:: Your instructions ::
Copy every line below where the string "Explore" is found.

[Dataset excerpts]
========================================
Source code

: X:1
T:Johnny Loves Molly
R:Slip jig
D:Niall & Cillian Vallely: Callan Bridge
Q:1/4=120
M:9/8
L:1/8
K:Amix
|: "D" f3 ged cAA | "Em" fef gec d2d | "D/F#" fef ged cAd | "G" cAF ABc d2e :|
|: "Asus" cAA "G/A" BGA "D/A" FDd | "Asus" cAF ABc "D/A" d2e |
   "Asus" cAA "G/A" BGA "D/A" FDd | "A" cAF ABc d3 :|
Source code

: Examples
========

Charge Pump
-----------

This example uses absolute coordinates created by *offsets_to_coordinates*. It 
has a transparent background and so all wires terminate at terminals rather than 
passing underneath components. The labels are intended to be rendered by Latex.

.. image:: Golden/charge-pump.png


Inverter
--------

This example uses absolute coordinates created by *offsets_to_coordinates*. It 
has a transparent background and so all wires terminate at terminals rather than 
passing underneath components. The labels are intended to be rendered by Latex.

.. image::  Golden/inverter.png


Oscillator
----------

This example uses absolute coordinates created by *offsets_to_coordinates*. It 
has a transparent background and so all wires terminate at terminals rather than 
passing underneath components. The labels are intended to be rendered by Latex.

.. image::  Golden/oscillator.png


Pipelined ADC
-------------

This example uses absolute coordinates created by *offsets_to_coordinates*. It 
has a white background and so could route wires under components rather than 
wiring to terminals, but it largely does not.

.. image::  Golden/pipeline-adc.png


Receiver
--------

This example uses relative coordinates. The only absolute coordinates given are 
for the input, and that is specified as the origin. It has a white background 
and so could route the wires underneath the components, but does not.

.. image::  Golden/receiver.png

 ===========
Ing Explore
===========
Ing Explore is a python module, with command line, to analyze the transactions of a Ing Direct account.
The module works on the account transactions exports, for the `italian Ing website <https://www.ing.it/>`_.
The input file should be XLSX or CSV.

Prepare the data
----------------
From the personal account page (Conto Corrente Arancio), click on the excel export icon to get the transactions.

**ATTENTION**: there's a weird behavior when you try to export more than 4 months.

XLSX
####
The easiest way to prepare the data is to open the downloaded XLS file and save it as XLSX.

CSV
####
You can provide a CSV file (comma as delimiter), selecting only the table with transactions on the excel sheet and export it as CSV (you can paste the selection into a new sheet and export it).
========================================
:: Written response ::
Ing Explore
Ing Explore is a python module, with command line, to analyze the transactions of a Ing Direct account.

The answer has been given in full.